Interestingly, I think the geopolitical's have been on  this for over a generation.    If you delve deeply into geopolitics, it is apparent that the single greatest frustration was the fact that the USSR was an exporter of petroleum  with huge gas reserves and the US was  no longer an exporter of petroleum and had now entered light oil   irreversible  decline. Even in 1942, there was considerable angst over  US exports to supply WWII oil needs.    At all costs US policy was designed to insure the US always had a balancing of petroleum  to offset the USSR advantage.  
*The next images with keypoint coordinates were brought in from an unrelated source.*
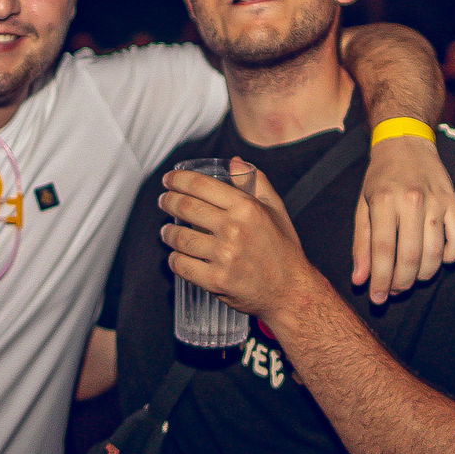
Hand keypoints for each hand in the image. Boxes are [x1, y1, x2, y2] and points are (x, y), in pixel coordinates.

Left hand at [159, 159, 314, 323]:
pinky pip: (181, 265)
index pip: (201, 185)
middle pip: (185, 207)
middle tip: (164, 201)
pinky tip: (176, 254)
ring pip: (179, 237)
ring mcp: (224, 256)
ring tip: (167, 231)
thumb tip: (234, 162)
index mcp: (246, 208)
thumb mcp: (275, 209)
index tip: (169, 180)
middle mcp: (234, 229)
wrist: (290, 291)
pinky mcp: (215, 280)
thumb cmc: (282, 250)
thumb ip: (254, 182)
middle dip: (168, 201)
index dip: (178, 179)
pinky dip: (174, 258)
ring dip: (167, 232)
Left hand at [352, 136, 454, 304]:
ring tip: (412, 279)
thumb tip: (360, 280)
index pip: (383, 252)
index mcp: (383, 202)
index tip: (377, 299)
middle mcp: (411, 202)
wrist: (405, 143)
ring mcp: (435, 202)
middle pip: (410, 256)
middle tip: (394, 292)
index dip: (381, 280)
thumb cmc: (379, 178)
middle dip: (401, 283)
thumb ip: (361, 245)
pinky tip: (437, 261)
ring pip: (434, 253)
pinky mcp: (452, 202)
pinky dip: (449, 257)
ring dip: (424, 275)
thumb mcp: (363, 206)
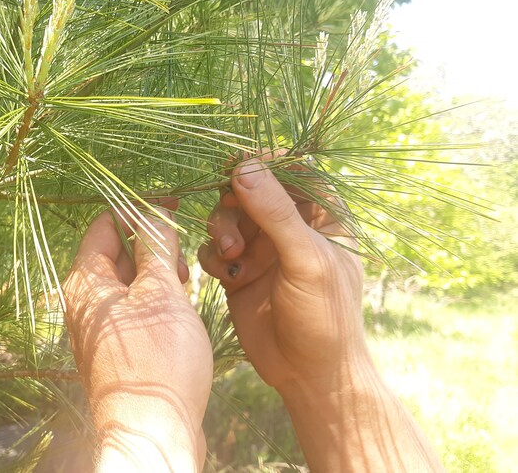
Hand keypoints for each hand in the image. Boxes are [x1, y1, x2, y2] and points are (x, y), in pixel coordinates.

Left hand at [64, 208, 212, 471]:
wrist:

My  cousin was  a naval  intel guy at the WH during the Carter Administration .  Oil was the constant denominator.    Obviously, finding value in  North American unconventional  gas and oils was a key parameter.  Forcing prices to accommodate these resources would be a very key national security policy. After all, the same set of guru's  as a group have run US foreign policy  since WWII.   From Nitze to now is one unbroken line of global dominance in ALL areas policy thinking.   And oil was the single greatest logistics problem.   That became   ultra important from the day the US forced flexible response as NATO policy .   That was 1956, if I  remember  correctly.  Flexible response as military policy  to contain the parameters of mutually  assured destruction has been  responsible for at least 2/3rds of military expenditures since the fifties.   All the military guru's make that point. If you want a dynamite examination of the whole problem read the first chapter of Transformation of War by Martin Van Creveld.   This is now a required reading book for every officer in most  military establishments.

Nope, the whole problem has been a hot button since WWII geopolitically.